Steve had been working Stim-o-Stam (5.11c) all day, which happens to be right beside Freaky, and we had all talked him into trying one more time after a one-hang. After watching my hubby leave his heart and soul on the line, and thankfully walk away with an epic redpoint trophy of his hardest route to date, I felt like the pressure was on for me to send – since everyone else had gotten what they’d came for in that area, it would probably be a while before we’d be coming that way again, so it was then or never. To be honest I wasn’t feeling amazingly confident – there are any number of moves down low where I could easily fall if I lost focus for even a second, including a very committing “fall into” kind of move in the traverse that left me shocked that I was still on every time I did it. I knew what to do in the crux, but the sequence is freakin hard for me, so even after rehearsing it several times while being lowered, it was still feeling a lot more desperate than I wanted it to feel. But regardless of the thoughts swirling around in my head, my 3rd go was the charm.

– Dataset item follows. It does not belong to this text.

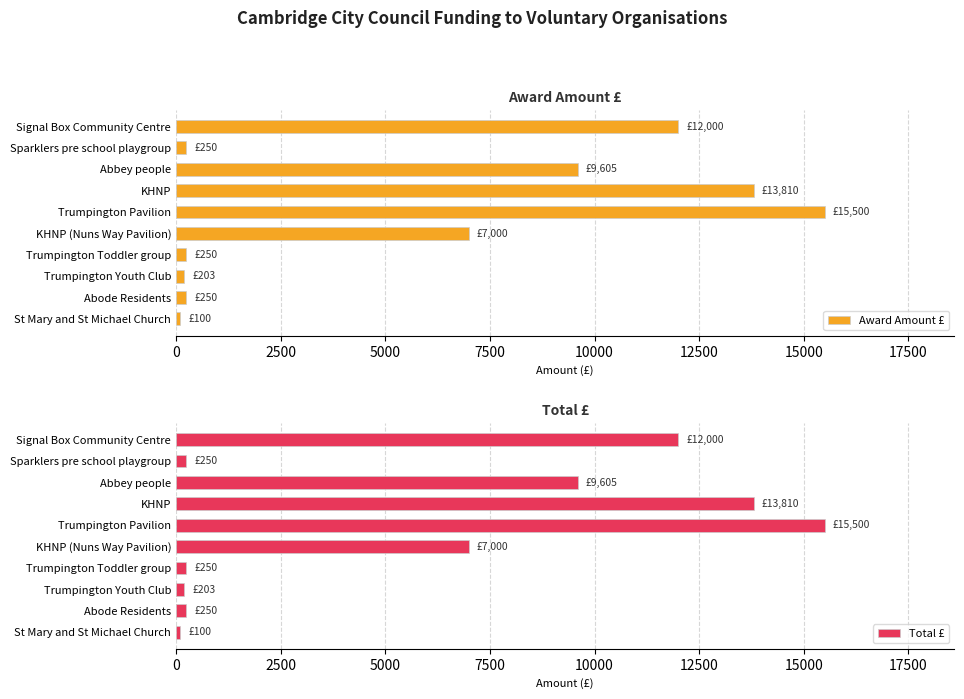

What is the difference between the Award Amount £ values at St Mary and St Michael Church and KHNP (Nuns Way Pavilion)?

6900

A lot of times routes almost feel easy once you’ve got them dialed – the moves may still take a lot of effort, but you feel secure and confident, and you know you aren’t going to fall. But this send wasn’t like that…I felt like I was hanging on by a thread throughout every move of the crux – I even botched my hand sequence and somehow was able to recover. Looking back I’m not really sure how I managed to hang on. Actually I do have a theory, but I’m saving it for another post, so I’ll have to leave you hanging on that one for now. Instead I’ll just end by saying that it feels good to set goals and accomplish them. Big props to the Crag-Daddoo for his hardest send yet, and thanks to the usual suspects for all the laughs and fun, despite the chaos.